新宿でちょうど映画一本分くらいの時間調整が必要だなと思ったところで、
目にとまったのがこの映画、「よりよき人生」でありました。
それにしても「よりよき人生」とは付けも付けたりというタイトルだと思ったわけですが、
原題が「Une vie meilleure」で(フランス語が分からないものが何とか検索してみた結果としては)
どうやら的外れな邦題でもないのだなと。
ただ「よりよき人生」とまで言われると大仰に思えもするので、
「よりよき生活」くらいかなとは思いましたけれど。
学校給食の調理人として働いているヤンは、
自らをシェフとしてレストランに売り込みいっては断られることの繰り返しのようで、
またしても…というところがファースト・シーン。
世の中いかないことばかり…てな展開を予期させるはわけですけれど、
たまたまレストランの入り口は送り出すことをマネージャー(らしき人)から仰せつかった女性従業員ナディアに、
タバコを勧め、ひとしきり愚痴り、ついでに仕事が終わったら飲みに行こうと誘うヤンには、
極端に酷い状況下とは見えません。
そしてここからの展開の速さは、実はこの映画の中でいちばん驚いたところかも。
(日本人だからというのか、個人的に保守的?いや奥手?いや常識人?何と言おう…)
夜になって、先のレストランで仕事を終えたナディアを待ち受け、
連れ立って歩き始めて最初の角を曲がったところで、
空腹の人が食べ物にかぶりつくようにキスを始め、ナディアも拒むことはない。
次のシーンはベッドになり、目覚めると彼女には子供がいることを知るヤン。
転じてさらに次のショットでは、ヤンはナディアの子スリマンと湖畔で遊んでおり、
ナディアは草地に横になって彼らの姿を幸せそうに眺めやっている。
湖畔の森の中に分け入ったヤンとスリマンは古びたコテージを発見。
ナディアもやってきて、「ここでレストランが出来たらいいね」と。
続いてはコテージを買い取る金策の話になって、銀行に融資を申し出る場面。
頭金がしっかりあることを前提に融資は認められるわけですが、
大した蓄えなどあるはずもない二人には、自前の頭金と偽って
いくつかの消費者ローンから借り出すことにするわけです。
このあたりで速い展開は落ち着きを見せてはきますけれど
「レストランさえ開業できれば返せる」と成功を全く疑わないヤンは、
あの手この手の無担保借財を探し求めることになっていくのですよね。
確かに手に職を持つものが自前の店を開けるというのは、
大きな夢でぜひとも実現したいと思うところではありましょう。
ですが、そうであっても無理なことはやはりあるのではないかと。
頭金すらない中で、無茶とは思わないのですかね…。
映画のオフィシャル・サイトにはこうした言葉で映画の紹介がされていました。
人生において大切なものとは、“よりよき人生”とは何か、が浮かび上がってくる。
過酷な現実に翻弄されながらも、明日を信じ、心を折ることなく前進していく「新しい家族」の姿に、見る者は熱い感動につつみ込まれることだろう。

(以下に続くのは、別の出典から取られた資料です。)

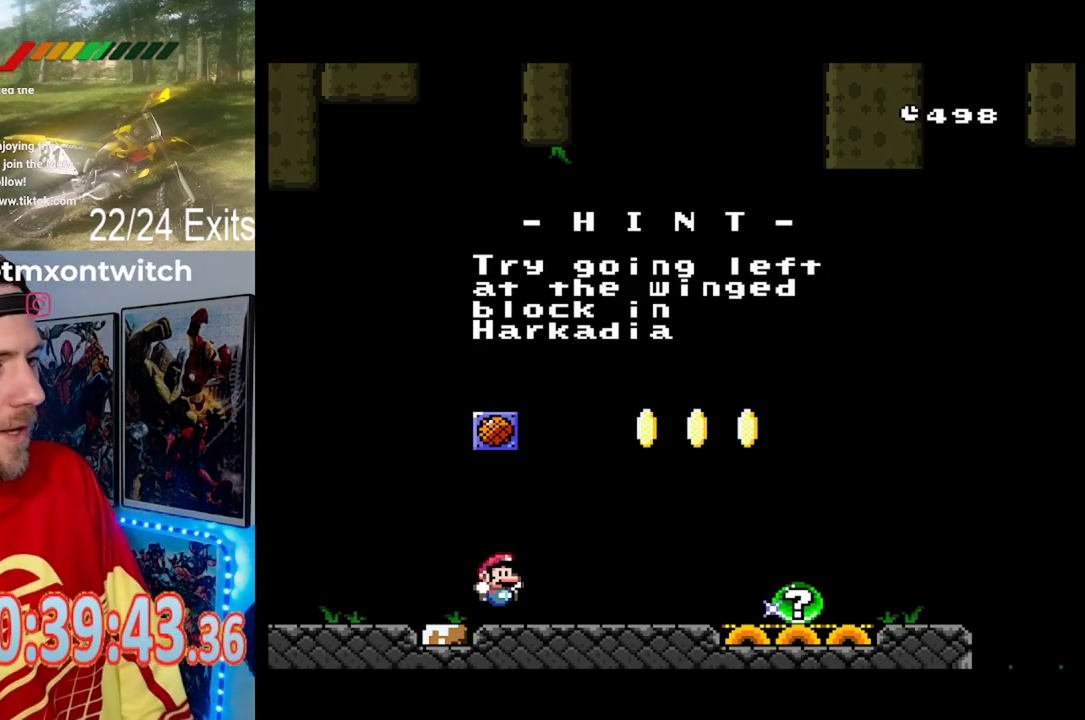
{"buttons": [], "events": []}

確かに「過酷な現実に翻弄」されているとは言えないながらも、
自ら招いたものであるとすると「翻弄」とはあまりにも被害者然…。
昨晩のNHK-TV「花鳥風月堂」で取り上げられていた歌舞伎「天守物語」は、
妖怪の世界と人間の世界という、交錯してはならない世界が交錯したがゆえに生まれる悲劇
というようなお話だったわけですけれど、単に人の住む世界だけを考えても「世界が違う」といった
ことがありますですね。
それを飛び越えよう(もっぱら上方にですが)とするような向上心というのか、
出世欲というのか、そうしたものが人間にはあって、階層移動がないわけではない。
ですが、誰にでもできるものではありませんし、うまくいくとばかりも言えない。
だから、今に安住してなさいというつもりはありませんが、
冒険とか挑戦とかいうこととは別の無理、無茶は破綻につながると想像することは必要かも。
しかも、自分以外の人も巻き込んでという場合には、一層の熟慮がいるのではないかと。
ただ、そこらへんの熟慮ぐあいにはそれこそ個人差があるわけで、
手堅く手堅くいく方もあれば、勢いに任せる方もありましょう。
ヤンの場合は後者だったのかもしれませんけれど、
その後の展開(ここまでは語ってしまわないようにします)までをご覧になったときに
はて、どう思われるでしょうか。
こうした部分だけでない感慨もないではないですが、
オフィシャル・サイトに紹介されるような「見る者は感動に包まれるだろう」ということに
なりますかどうか、これまた個人差ということやもしれませぬ。